Reproduce all of the items below, swapping each occurrence of "Page size" for "Canvas dimensions" and changing nothing else.

----

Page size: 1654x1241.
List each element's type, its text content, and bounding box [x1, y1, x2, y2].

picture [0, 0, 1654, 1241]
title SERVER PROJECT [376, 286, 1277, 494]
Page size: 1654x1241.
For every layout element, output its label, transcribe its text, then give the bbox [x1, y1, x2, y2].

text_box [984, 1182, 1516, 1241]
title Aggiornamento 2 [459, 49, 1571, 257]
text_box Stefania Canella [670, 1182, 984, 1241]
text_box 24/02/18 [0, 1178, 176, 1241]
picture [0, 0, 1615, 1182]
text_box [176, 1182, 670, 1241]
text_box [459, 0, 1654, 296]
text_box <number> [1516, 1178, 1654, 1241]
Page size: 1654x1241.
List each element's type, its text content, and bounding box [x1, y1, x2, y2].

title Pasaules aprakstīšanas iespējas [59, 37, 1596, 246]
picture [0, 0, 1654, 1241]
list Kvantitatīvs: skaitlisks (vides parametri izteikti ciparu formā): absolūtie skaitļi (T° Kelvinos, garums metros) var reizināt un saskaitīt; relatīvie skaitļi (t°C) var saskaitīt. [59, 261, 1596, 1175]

----

• [SOLUTION]
Canvas dimensions: 1654x1241.
List each element's type, its text content, and bounding box [x1, y1, x2, y2].

picture [0, 0, 1654, 1241]
title SERVER PROJECT [376, 286, 1277, 494]
Canvas dimensions: 1654x1241.
For every layout element, output its label, transcribe its text, then give the bbox [x1, y1, x2, y2].

text_box [984, 1182, 1516, 1241]
title Aggiornamento 2 [459, 49, 1571, 257]
text_box Stefania Canella [670, 1182, 984, 1241]
text_box 24/02/18 [0, 1178, 176, 1241]
picture [0, 0, 1615, 1182]
text_box [176, 1182, 670, 1241]
text_box [459, 0, 1654, 296]
text_box <number> [1516, 1178, 1654, 1241]
Canvas dimensions: 1654x1241.
List each element's type, its text content, and bounding box [x1, y1, x2, y2].

title Pasaules aprakstīšanas iespējas [59, 37, 1596, 246]
picture [0, 0, 1654, 1241]
list Kvantitatīvs: skaitlisks (vides parametri izteikti ciparu formā): absolūtie skaitļi (T° Kelvinos, garums metros) var reizināt un saskaitīt; relatīvie skaitļi (t°C) var saskaitīt. [59, 261, 1596, 1175]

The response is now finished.